Effective IMC relies on knowing your customers. Ask yourself:

  • What communication channels do our audiences use and respect?
  • What type of business interactions do they engage in on each channel?
  • Is the channel itself and the type of engagement it creates in alignment with our brand strategy and also our business and marketing goals?

Not every communication vehicle will be a fit – either because your customers are not there, not there en masse or because the communication channel is not right for your brand.

Be super picky and start slow. Once you do choose channels, jump in with both feet and, above all, keep going. Today’s IMC is a long-term endeavor and you’ll need to give it some time before seeing results.

Integrated Marketing Is Now More Complicated, But It’s More Effective, Too

Everything we’ve stated about the complicated nature of today’s IMC is true. But don’t let that stop you. Instead, view the factors that make today’s IMC complicated as your get-out-of-jail-free card for allowing experimentation and creating a continuous improvement model.
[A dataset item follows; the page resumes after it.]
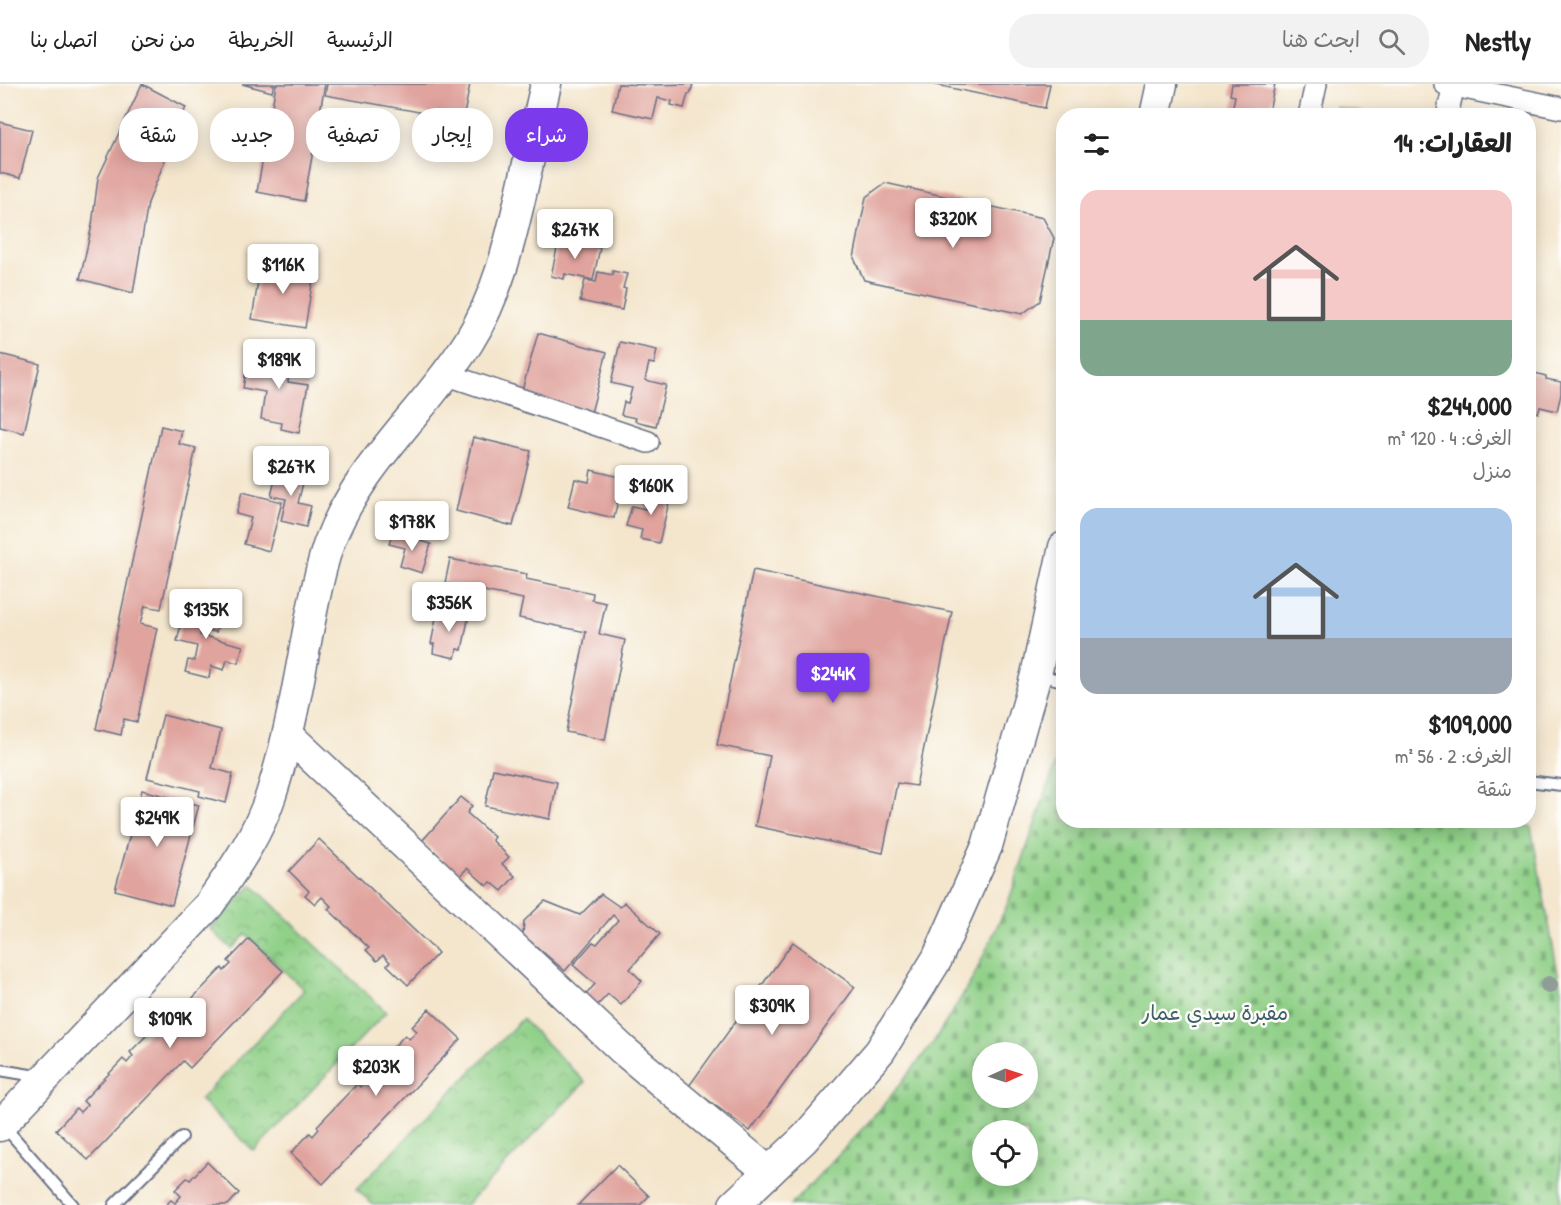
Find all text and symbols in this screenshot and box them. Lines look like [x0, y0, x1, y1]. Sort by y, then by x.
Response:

Here’s a very basic action plan:

  • Start by making sure your brand is steeped in meaning and relevancy. In other words, develop all elements of a full brand platform.
  • Extract your messages directly from your brand platform. For example, create a message point related to your brand promise and each of your brand values.
  • Develop original content and distribute carefully curated content from outside sources that reinforces each message you want to communicate. For example, if one of your messages is about innovation, you can: 1) write original articles, white papers, trend reports, etc., that support this message and position your company as an innovation expert; and 2) mix that content with relevant third-party resources, such as expert articles, market research and best practices.
  • Identify most suitable communication channels for each piece of content and/or adjust each piece of content so that it fits with a specific channel. For example, if you write an article, you can: 1) post that article on your blog and create an eblast with a teaser and link it to your blog post; 2) share an article to select industry groups on LinkedIn; and 3) post one point from your article each day for a week on Facebook and Twitter.
  • Publish your original and curated content on a regular basis. It helps to create an editorial calendar with each topic mapped out and every piece of content related to each topic scheduled with dates and distribution channels.
  • Monitor your results, looking for impressions, engagement and specific actions taken, as well as results against a specific goal, such as increasing subscriptions to your e-newsletter.
  • Build on what’s working and cease doing what’s not.

With just these three new rules in mind, companies can conduct IMC much more effectively and with less overwhelm.

Remember: The time you spend examining and expanding your brand platform, creating your messages, creating your content and planning your content distribution will be well worth it as you develop new and deeper relationships with your customers. Not to mention the fact that you’ll be one of the few companies leveraging the vast and powerful opportunities afforded by the new IMC.